Royal Photographic Society says award reflects the support and encouragement McCabe showed for aspiring photographers

A bursary focusing on the theme of sporting endeavour and designed to help talented young photographers has been launched in memory of the award-winning Guardian and Observer photographer Eamonn McCabe.

The bursary, established by the Royal Photographic Society (RPS), the Guardian and Observer and McCabe’s family will give £3,000 to a photographer aged 25 or under to produce a project.

The RPS described McCabe, who died in 2022, as one of the outstanding photographers of his generation. It said he had produced “a swathe of memorable images that defined their era”.

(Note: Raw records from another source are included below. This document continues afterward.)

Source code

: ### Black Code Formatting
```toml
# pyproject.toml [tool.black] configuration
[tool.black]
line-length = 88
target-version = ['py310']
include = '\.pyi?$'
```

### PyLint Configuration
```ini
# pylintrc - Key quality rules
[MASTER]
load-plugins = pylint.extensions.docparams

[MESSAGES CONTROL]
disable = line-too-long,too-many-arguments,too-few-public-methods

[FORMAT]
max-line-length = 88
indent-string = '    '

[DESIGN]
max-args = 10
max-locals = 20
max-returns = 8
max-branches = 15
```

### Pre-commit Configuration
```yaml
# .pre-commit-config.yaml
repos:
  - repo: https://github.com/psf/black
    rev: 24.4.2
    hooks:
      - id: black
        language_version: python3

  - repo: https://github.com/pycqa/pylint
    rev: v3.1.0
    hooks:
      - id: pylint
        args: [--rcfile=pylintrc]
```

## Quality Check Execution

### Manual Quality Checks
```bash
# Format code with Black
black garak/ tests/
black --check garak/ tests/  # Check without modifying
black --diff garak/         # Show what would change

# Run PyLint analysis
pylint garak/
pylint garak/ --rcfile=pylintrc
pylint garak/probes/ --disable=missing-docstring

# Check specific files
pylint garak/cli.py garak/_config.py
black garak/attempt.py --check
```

McCabe started his career as a sports photographer, worked as an educator and broadcaster and was the Guardian’s picture editor for 13 years.

He won picture editor of the year six times and sports photographer of the year four times. He also won news photographer of the year in 1985 for his images of the Heysel stadium disaster in Brussels.

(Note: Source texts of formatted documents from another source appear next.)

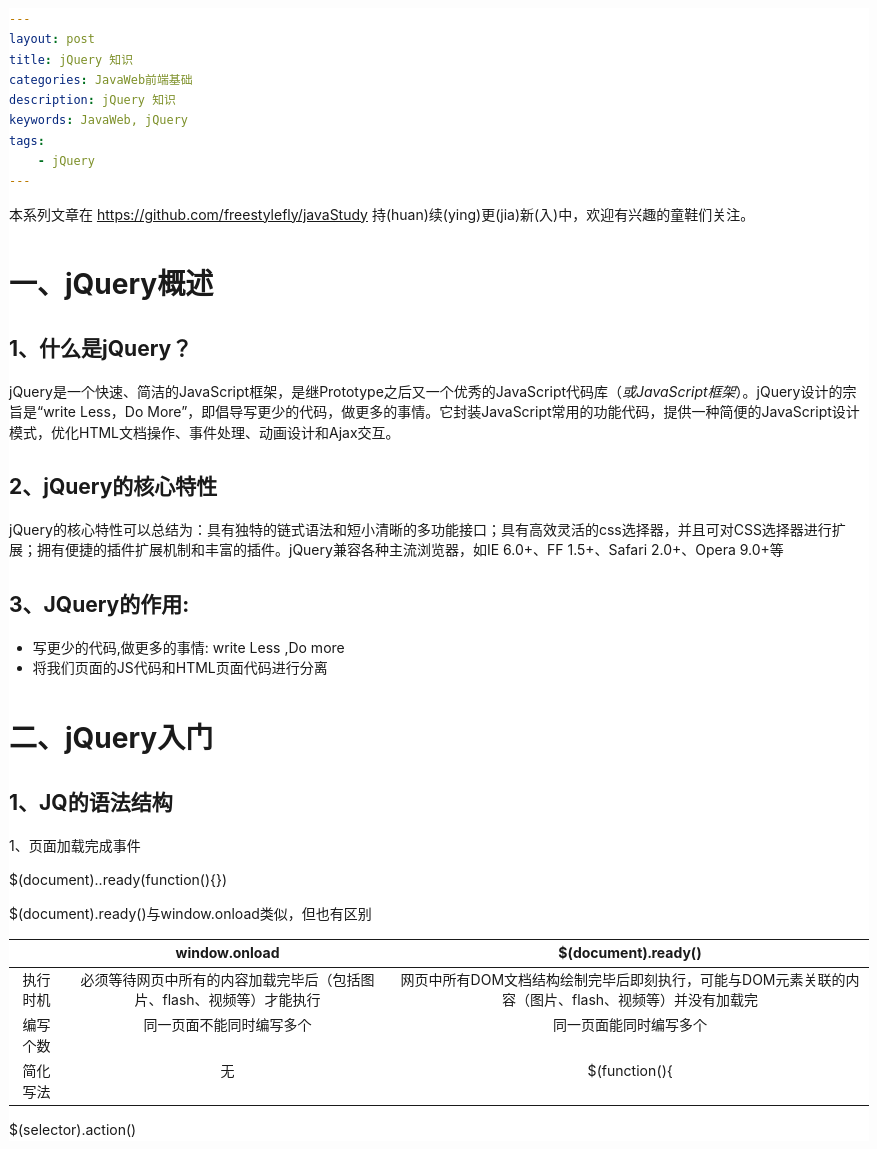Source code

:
 ```yaml
---
layout: post
title: jQuery 知识
categories: JavaWeb前端基础
description: jQuery 知识
keywords: JavaWeb, jQuery
tags:
	- jQuery
---
```


本系列文章在 <https://github.com/freestylefly/javaStudy> 持(huan)续(ying)更(jia)新(入)中，欢迎有兴趣的童鞋们关注。

# 一、jQuery概述

## 1、什么是jQuery？

jQuery是一个快速、简洁的JavaScript框架，是继Prototype之后又一个优秀的JavaScript代码库（*或JavaScript框架*）。jQuery设计的宗旨是“write Less，Do More”，即倡导写更少的代码，做更多的事情。它封装JavaScript常用的功能代码，提供一种简便的JavaScript设计模式，优化HTML文档操作、事件处理、动画设计和Ajax交互。

## 2、jQuery的核心特性

jQuery的核心特性可以总结为：具有独特的链式语法和短小清晰的多功能接口；具有高效灵活的css选择器，并且可对CSS选择器进行扩展；拥有便捷的插件扩展机制和丰富的插件。jQuery兼容各种主流浏览器，如IE 6.0+、FF 1.5+、Safari 2.0+、Opera 9.0+等

## 3、JQuery的作用:

- 写更少的代码,做更多的事情: write Less ,Do more
- 将我们页面的JS代码和HTML页面代码进行分离

# 二、jQuery入门

## 1、JQ的语法结构

1、页面加载完成事件

$(document)..ready(function(){})

$(document).ready()与window.onload类似，但也有区别

|          |                        window.onload                         |                     $(document).ready()                      |
| :------: | :----------------------------------------------------------: | :----------------------------------------------------------: |
| 执行时机 | 必须等待网页中所有的内容加载完毕后（包括图片、flash、视频等）才能执行 | 网页中所有DOM文档结构绘制完毕后即刻执行，可能与DOM元素关联的内容（图片、flash、视频等）并没有加载完 |
| 编写个数 |                   同一页面不能同时编写多个                   |                    同一页面能同时编写多个                    |
| 简化写法 |                              无                              |                        $(function(){                         |

$(selector).action()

In the 2000s he pivoted to portraiture, photographing key figures from Tony Blair to Iris Murdoch, and Lou Reed to Desmond Tutu. Many of his images are displayed in the National Portrait Gallery.

The bursary recognises McCabe’s commitment to supporting other photographers, including those just setting out on their careers, said his wife, Rebecca Smithers, a former Guardian journalist who is supporting the award along with Ben and Mabel McCabe.

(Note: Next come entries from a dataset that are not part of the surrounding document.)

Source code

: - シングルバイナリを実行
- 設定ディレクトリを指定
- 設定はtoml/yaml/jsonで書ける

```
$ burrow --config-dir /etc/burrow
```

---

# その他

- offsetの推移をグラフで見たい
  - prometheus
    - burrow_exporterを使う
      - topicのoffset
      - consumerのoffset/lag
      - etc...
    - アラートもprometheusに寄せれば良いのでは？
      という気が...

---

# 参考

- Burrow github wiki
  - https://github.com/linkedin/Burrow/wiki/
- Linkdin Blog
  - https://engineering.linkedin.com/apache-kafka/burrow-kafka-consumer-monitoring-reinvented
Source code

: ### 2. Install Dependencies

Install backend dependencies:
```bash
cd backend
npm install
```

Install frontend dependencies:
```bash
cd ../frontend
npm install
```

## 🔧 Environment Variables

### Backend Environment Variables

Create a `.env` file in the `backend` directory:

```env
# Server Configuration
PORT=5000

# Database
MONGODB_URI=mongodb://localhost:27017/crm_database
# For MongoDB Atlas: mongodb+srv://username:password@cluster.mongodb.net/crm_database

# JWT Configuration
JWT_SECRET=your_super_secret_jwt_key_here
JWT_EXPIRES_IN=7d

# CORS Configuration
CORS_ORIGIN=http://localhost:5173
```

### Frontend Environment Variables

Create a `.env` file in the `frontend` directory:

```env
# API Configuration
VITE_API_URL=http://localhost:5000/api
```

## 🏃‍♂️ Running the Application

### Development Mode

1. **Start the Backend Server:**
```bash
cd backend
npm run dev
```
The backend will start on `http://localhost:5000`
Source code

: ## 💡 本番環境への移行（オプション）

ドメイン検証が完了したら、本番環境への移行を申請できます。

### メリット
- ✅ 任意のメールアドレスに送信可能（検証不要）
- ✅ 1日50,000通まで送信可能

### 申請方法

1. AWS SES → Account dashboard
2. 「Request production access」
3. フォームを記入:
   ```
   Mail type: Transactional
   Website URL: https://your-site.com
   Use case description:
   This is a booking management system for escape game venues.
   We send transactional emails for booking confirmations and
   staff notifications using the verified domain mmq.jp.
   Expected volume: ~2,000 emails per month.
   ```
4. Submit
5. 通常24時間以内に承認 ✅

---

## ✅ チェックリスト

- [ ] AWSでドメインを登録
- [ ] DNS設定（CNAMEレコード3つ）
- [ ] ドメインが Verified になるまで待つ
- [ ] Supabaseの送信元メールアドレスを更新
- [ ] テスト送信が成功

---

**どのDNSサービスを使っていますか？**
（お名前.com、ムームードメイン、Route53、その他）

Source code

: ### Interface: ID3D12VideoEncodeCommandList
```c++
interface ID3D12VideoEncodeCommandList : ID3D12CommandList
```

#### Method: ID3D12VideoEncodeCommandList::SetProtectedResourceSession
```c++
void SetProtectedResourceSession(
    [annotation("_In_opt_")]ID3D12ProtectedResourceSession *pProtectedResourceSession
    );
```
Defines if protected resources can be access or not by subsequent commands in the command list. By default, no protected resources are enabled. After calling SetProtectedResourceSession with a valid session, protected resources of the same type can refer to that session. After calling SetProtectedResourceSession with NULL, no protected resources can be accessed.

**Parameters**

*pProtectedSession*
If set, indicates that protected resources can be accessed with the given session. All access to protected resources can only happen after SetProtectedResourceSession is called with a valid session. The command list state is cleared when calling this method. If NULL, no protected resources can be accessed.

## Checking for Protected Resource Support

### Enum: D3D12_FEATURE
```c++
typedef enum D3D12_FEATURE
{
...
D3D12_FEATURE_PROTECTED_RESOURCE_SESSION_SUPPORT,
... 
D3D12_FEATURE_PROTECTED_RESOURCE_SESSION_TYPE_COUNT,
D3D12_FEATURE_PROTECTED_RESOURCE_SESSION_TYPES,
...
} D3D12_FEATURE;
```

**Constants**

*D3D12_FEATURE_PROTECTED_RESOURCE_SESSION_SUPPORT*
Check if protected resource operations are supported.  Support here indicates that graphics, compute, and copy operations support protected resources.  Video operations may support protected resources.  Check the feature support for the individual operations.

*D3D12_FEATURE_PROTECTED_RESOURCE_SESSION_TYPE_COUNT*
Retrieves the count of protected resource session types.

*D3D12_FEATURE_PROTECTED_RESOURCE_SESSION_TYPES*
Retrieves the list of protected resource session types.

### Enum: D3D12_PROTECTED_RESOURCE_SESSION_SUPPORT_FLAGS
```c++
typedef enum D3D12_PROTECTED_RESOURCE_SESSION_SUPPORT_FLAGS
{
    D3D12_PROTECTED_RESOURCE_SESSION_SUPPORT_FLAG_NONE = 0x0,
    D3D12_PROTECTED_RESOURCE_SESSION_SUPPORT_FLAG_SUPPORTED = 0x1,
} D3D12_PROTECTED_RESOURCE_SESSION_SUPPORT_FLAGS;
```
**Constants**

“Eamonn was always generous with advice and practical help to up-and-coming young photographers, whether on assembling a portfolio, choosing the right course or trying to secure work experience,” Smithers said. “He knew from personal experience how tough it was for people starting out who did not have any contacts in the business.”

Tom Jenkins, an award-winning Guardian sports photographer and videographer, said the mentoring he received from McCabe had been invaluable.

“The photographic world owes Eamonn McCabe a huge debt. He was an inspiration to a whole generation in this country and abroad,” he said. “Countless young photographers like me were given a first break and encouraged into the profession by him. Not only has he left a legacy of incredible images but he has also generously ensured that photographers following on behind him are set up to succeed.”

Those wishing to apply for the bursary can do so online before the start of August, the RPS said. The theme can be “interpreted as widely as the applicant wishes” but their work should be new and suitable for publication, it said. The chosen project will be published by the Guardian and brought to a wider audience. The winner is expected to be announced before the end of September, with the project given 12 months for completion.

A spokesperson for the RPS said: “Eamonn was incredibly encouraging of aspiring photographers and this bursary will continue that by producing new and exciting photography into the future.”